» **RECORD SET**
---+---

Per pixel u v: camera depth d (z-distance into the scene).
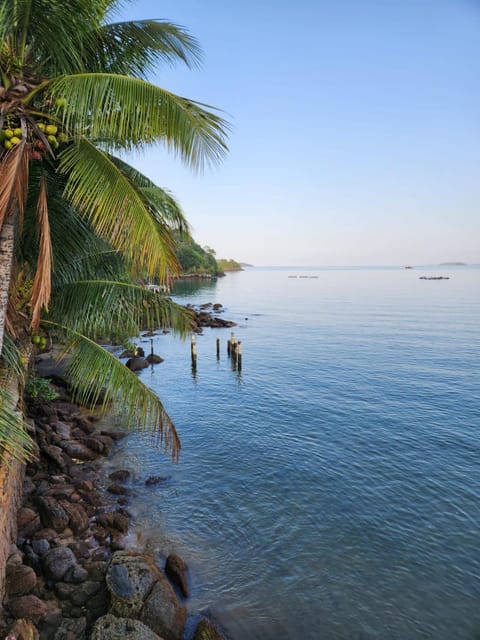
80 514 9.23
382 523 10.09
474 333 37.44
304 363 27.11
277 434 15.48
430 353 29.36
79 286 8.13
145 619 6.46
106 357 7.92
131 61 7.06
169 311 8.48
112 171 5.60
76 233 8.12
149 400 7.91
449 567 8.62
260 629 6.99
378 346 32.38
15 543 7.94
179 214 7.71
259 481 12.01
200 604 7.44
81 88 5.23
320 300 74.56
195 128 5.25
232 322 44.84
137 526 9.65
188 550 8.92
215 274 153.62
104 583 7.24
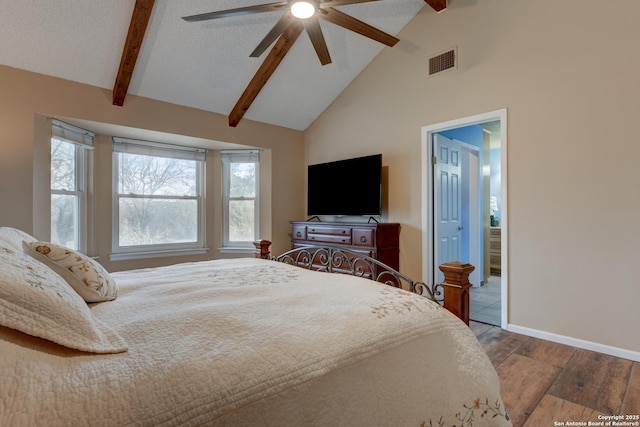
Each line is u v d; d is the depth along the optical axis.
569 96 2.49
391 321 1.06
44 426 0.56
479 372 1.12
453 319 1.21
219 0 2.77
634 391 1.87
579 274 2.45
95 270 1.19
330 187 4.16
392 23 3.54
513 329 2.77
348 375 0.86
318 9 2.27
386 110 3.79
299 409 0.76
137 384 0.67
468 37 3.07
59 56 2.79
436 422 0.97
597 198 2.37
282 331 0.92
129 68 2.96
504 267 2.81
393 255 3.60
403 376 0.96
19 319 0.70
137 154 3.90
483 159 4.83
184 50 3.13
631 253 2.24
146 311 1.08
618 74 2.29
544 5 2.61
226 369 0.74
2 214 2.69
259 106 4.12
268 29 3.15
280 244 4.56
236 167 4.61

---+---

» **WHAT THIS TASK INVOLVES**
If the material above contains pictures, exclude them from an otherwise exact transcription.

» **COMPLETED TASK**
Per pixel u v: camera depth d (z-distance into the scene).
80 514 9.23
382 523 10.09
474 333 37.44
304 363 27.11
277 434 15.48
430 353 29.36
79 286 8.13
145 619 6.46
106 357 7.92
131 61 7.06
169 311 8.48
112 171 5.60
76 233 8.12
149 400 7.91
449 567 8.62
260 629 6.99
378 346 32.38
15 543 7.94
179 214 7.71
259 481 12.01
200 604 7.44
81 88 5.23
320 300 74.56
195 128 5.25
232 322 44.84
137 526 9.65
188 550 8.92
215 274 153.62
104 583 7.24
Each line is u v d; d is the depth along the optical axis.
569 96 2.49
391 321 1.06
44 426 0.56
479 372 1.12
453 319 1.21
219 0 2.77
634 391 1.87
579 274 2.45
95 270 1.19
330 187 4.16
392 23 3.54
513 329 2.77
348 375 0.86
318 9 2.27
386 110 3.79
299 409 0.76
137 384 0.67
468 37 3.07
59 56 2.79
436 422 0.97
597 198 2.37
282 331 0.92
129 68 2.96
504 267 2.81
393 255 3.60
403 376 0.96
19 319 0.70
137 154 3.90
483 159 4.83
184 50 3.13
631 253 2.24
146 311 1.08
618 74 2.29
544 5 2.61
226 369 0.74
2 214 2.69
259 106 4.12
268 29 3.15
280 244 4.56
236 167 4.61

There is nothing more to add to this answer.